===== Dataset records

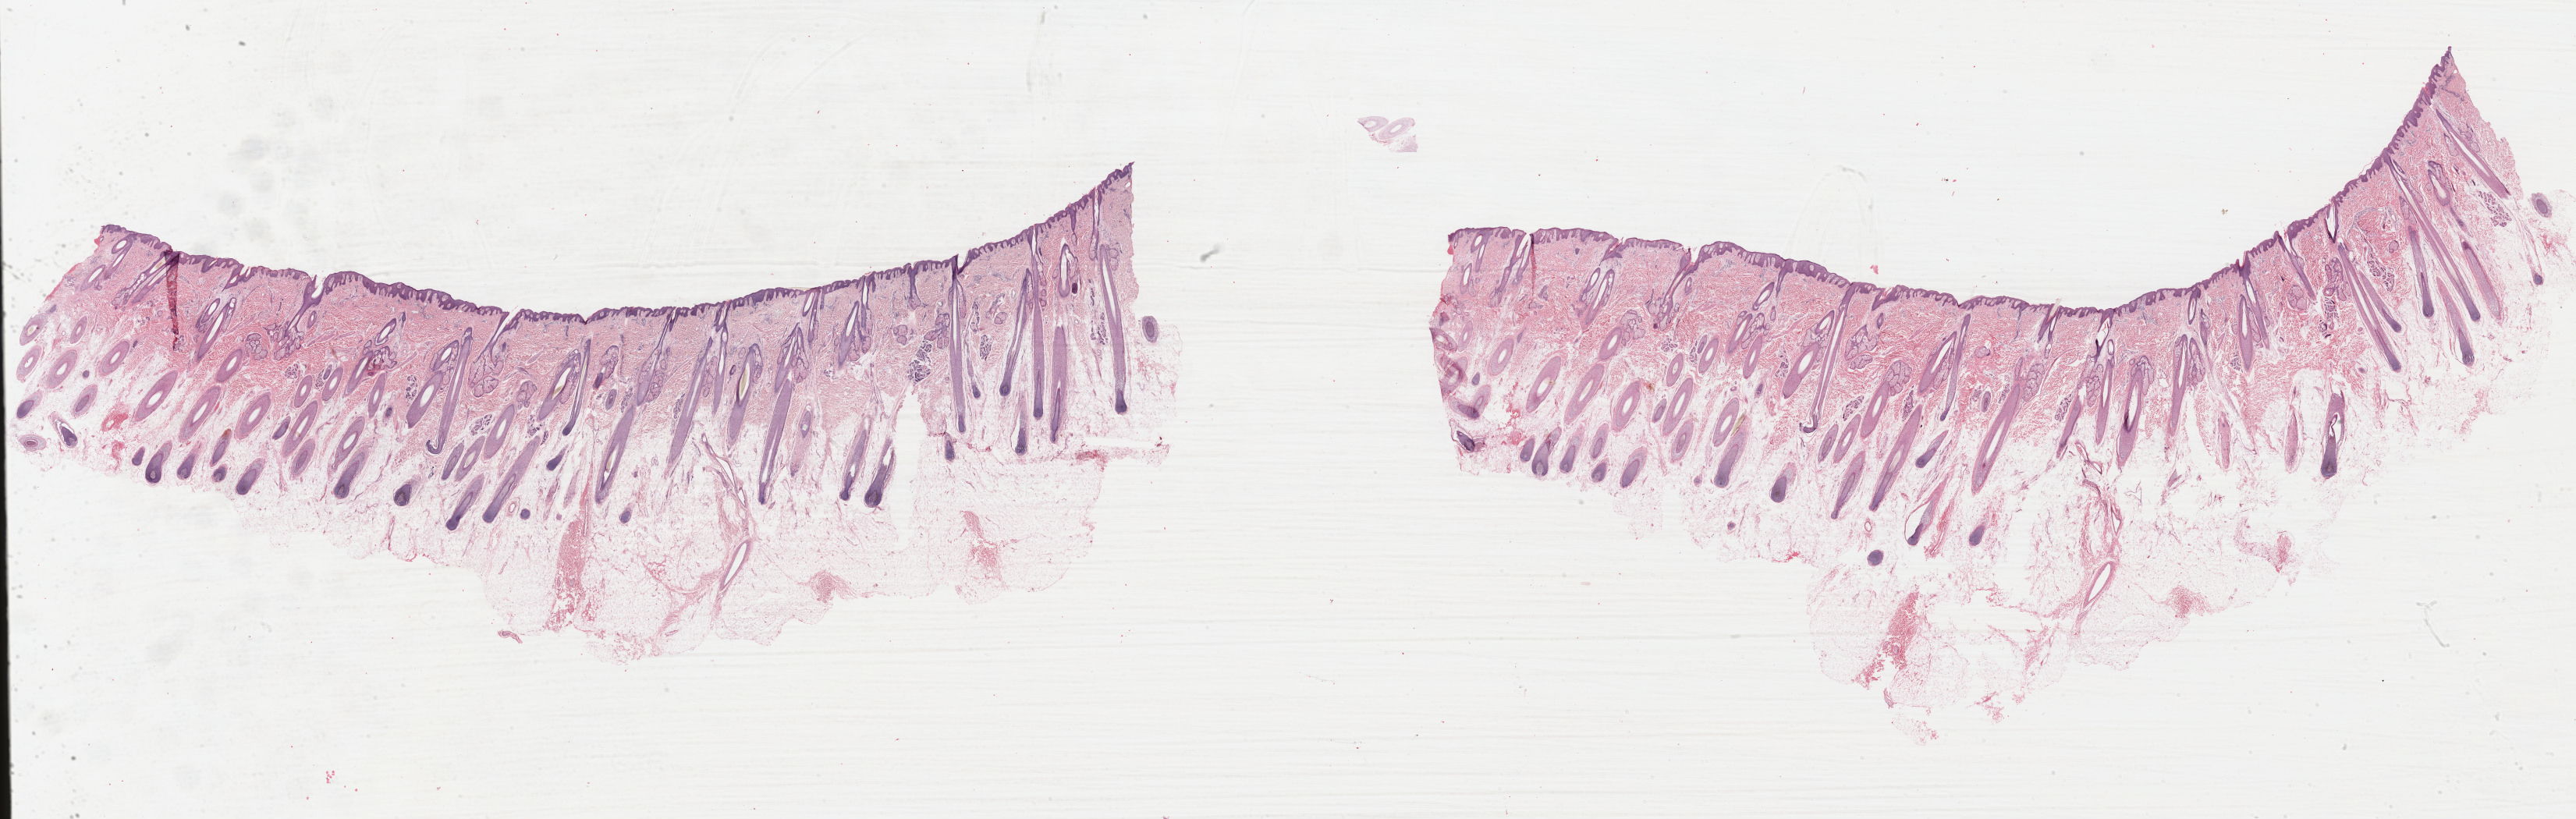
Whole-slide histology image, Hematoxylin and eosin (H&E) stained — whole scanned area (about 51.9 x 16.5 mm, slide scanned at 40x) shown as a low-resolution overview, formalin-fixed paraffin-embedded (FFPE) diagnostic section, metastatic tumour sample, sampled site not recorded. Male, age 19 years at initial diagnosis.
• this section: metastatic tumour tissue
• patient diagnosis: Malignant melanoma, NOS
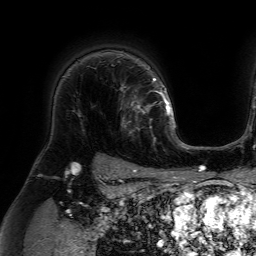
Breast MRI (dynamic contrast-enhanced), one axial slice. Position 52 of 64 along the scan axis. Cropped to one breast. Dynamic contrast-enhanced series, time point 2 of 7 at this slice position (early post-contrast). 1.5 T. TE 4.6 ms, TR 7.2 ms. 256 × 256 image matrix, field of view 230 × 230 mm. Female patient.
Structures marked on this image (semi-automatic segmentation, software-assisted and operator-edited):
- enhancing-tissue mask used for the functional tumour volume (all voxels passing the contrast-enhancement thresholds inside the analysis volume; usually the tumour): box from (x=120, y=84) to (x=159, y=134) px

==========

Task instructions:
In your output, repeat the listing above exactly and include none of the pictures.

Response for this exercise:
Whole-slide histology image, Hematoxylin and eosin (H&E) stained — whole scanned area (about 51.9 x 16.5 mm, slide scanned at 40x) shown as a low-resolution overview, formalin-fixed paraffin-embedded (FFPE) diagnostic section, metastatic tumour sample, sampled site not recorded. Male, age 19 years at initial diagnosis.
• this section: metastatic tumour tissue
• patient diagnosis: Malignant melanoma, NOS
Breast MRI (dynamic contrast-enhanced), one axial slice. Position 52 of 64 along the scan axis. Cropped to one breast. Dynamic contrast-enhanced series, time point 2 of 7 at this slice position (early post-contrast). 1.5 T. TE 4.6 ms, TR 7.2 ms. 256 × 256 image matrix, field of view 230 × 230 mm. Female patient.
Structures marked on this image (semi-automatic segmentation, software-assisted and operator-edited):
- enhancing-tissue mask used for the functional tumour volume (all voxels passing the contrast-enhancement thresholds inside the analysis volume; usually the tumour): box from (x=120, y=84) to (x=159, y=134) px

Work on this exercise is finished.